Excerpts from a dataset
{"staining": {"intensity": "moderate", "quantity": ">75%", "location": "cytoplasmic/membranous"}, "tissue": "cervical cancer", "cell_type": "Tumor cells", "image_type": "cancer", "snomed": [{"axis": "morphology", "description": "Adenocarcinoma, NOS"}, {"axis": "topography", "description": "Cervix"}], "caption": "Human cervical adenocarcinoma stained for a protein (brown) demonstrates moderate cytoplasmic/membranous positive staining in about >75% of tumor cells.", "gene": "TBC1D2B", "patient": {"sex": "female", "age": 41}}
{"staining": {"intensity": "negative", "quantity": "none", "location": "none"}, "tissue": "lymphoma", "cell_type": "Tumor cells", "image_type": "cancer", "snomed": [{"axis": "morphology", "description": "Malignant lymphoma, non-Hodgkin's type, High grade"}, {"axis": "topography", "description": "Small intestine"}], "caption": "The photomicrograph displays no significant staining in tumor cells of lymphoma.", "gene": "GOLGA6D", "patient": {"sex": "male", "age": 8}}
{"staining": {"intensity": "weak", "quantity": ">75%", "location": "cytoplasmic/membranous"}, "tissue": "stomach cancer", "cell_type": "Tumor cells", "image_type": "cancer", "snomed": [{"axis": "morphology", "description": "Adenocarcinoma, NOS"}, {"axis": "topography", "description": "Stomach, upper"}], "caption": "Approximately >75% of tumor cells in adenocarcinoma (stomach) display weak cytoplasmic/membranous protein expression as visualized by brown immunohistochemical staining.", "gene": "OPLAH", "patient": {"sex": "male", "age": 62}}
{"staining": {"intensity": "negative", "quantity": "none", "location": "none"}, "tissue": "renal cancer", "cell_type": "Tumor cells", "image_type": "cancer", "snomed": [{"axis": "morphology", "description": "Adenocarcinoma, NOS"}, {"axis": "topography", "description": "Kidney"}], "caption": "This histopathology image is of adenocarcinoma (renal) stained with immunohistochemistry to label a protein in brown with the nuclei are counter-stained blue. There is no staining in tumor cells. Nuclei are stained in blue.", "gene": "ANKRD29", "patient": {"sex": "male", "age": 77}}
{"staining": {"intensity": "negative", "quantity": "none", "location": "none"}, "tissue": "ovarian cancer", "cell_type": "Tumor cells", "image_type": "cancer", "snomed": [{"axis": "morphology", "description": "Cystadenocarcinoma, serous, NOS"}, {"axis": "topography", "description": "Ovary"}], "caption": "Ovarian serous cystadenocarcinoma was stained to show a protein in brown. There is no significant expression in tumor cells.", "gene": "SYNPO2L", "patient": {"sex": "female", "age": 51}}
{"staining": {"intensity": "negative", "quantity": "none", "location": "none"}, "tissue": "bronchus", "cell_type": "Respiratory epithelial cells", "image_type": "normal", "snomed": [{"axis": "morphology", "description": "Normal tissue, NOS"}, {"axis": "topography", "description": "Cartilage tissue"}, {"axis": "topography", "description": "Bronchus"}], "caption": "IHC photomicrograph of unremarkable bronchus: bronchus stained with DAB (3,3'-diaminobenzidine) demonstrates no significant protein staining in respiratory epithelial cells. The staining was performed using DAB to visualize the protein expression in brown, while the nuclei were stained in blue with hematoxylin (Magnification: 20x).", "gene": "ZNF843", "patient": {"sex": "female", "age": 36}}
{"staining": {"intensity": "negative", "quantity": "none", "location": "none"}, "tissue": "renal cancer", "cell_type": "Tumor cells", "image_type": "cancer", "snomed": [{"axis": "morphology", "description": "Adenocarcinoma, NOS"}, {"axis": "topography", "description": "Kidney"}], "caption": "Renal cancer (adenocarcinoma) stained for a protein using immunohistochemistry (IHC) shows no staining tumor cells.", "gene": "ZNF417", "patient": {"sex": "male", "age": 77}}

- Your objective:
Each entry shown above should be copied out exactly.

- The answer:
{"staining": {"intensity": "moderate", "quantity": ">75%", "location": "cytoplasmic/membranous"}, "tissue": "cervical cancer", "cell_type": "Tumor cells", "image_type": "cancer", "snomed": [{"axis": "morphology", "description": "Adenocarcinoma, NOS"}, {"axis": "topography", "description": "Cervix"}], "caption": "Human cervical adenocarcinoma stained for a protein (brown) demonstrates moderate cytoplasmic/membranous positive staining in about >75% of tumor cells.", "gene": "TBC1D2B", "patient": {"sex": "female", "age": 41}}
{"staining": {"intensity": "negative", "quantity": "none", "location": "none"}, "tissue": "lymphoma", "cell_type": "Tumor cells", "image_type": "cancer", "snomed": [{"axis": "morphology", "description": "Malignant lymphoma, non-Hodgkin's type, High grade"}, {"axis": "topography", "description": "Small intestine"}], "caption": "The photomicrograph displays no significant staining in tumor cells of lymphoma.", "gene": "GOLGA6D", "patient": {"sex": "male", "age": 8}}
{"staining": {"intensity": "weak", "quantity": ">75%", "location": "cytoplasmic/membranous"}, "tissue": "stomach cancer", "cell_type": "Tumor cells", "image_type": "cancer", "snomed": [{"axis": "morphology", "description": "Adenocarcinoma, NOS"}, {"axis": "topography", "description": "Stomach, upper"}], "caption": "Approximately >75% of tumor cells in adenocarcinoma (stomach) display weak cytoplasmic/membranous protein expression as visualized by brown immunohistochemical staining.", "gene": "OPLAH", "patient": {"sex": "male", "age": 62}}
{"staining": {"intensity": "negative", "quantity": "none", "location": "none"}, "tissue": "renal cancer", "cell_type": "Tumor cells", "image_type": "cancer", "snomed": [{"axis": "morphology", "description": "Adenocarcinoma, NOS"}, {"axis": "topography", "description": "Kidney"}], "caption": "This histopathology image is of adenocarcinoma (renal) stained with immunohistochemistry to label a protein in brown with the nuclei are counter-stained blue. There is no staining in tumor cells. Nuclei are stained in blue.", "gene": "ANKRD29", "patient": {"sex": "male", "age": 77}}
{"staining": {"intensity": "negative", "quantity": "none", "location": "none"}, "tissue": "ovarian cancer", "cell_type": "Tumor cells", "image_type": "cancer", "snomed": [{"axis": "morphology", "description": "Cystadenocarcinoma, serous, NOS"}, {"axis": "topography", "description": "Ovary"}], "caption": "Ovarian serous cystadenocarcinoma was stained to show a protein in brown. There is no significant expression in tumor cells.", "gene": "SYNPO2L", "patient": {"sex": "female", "age": 51}}
{"staining": {"intensity": "negative", "quantity": "none", "location": "none"}, "tissue": "bronchus", "cell_type": "Respiratory epithelial cells", "image_type": "normal", "snomed": [{"axis": "morphology", "description": "Normal tissue, NOS"}, {"axis": "topography", "description": "Cartilage tissue"}, {"axis": "topography", "description": "Bronchus"}], "caption": "IHC photomicrograph of unremarkable bronchus: bronchus stained with DAB (3,3'-diaminobenzidine) demonstrates no significant protein staining in respiratory epithelial cells. The staining was performed using DAB to visualize the protein expression in brown, while the nuclei were stained in blue with hematoxylin (Magnification: 20x).", "gene": "ZNF843", "patient": {"sex": "female", "age": 36}}
{"staining": {"intensity": "negative", "quantity": "none", "location": "none"}, "tissue": "renal cancer", "cell_type": "Tumor cells", "image_type": "cancer", "snomed": [{"axis": "morphology", "description": "Adenocarcinoma, NOS"}, {"axis": "topography", "description": "Kidney"}], "caption": "Renal cancer (adenocarcinoma) stained for a protein using immunohistochemistry (IHC) shows no staining tumor cells.", "gene": "ZNF417", "patient": {"sex": "male", "age": 77}}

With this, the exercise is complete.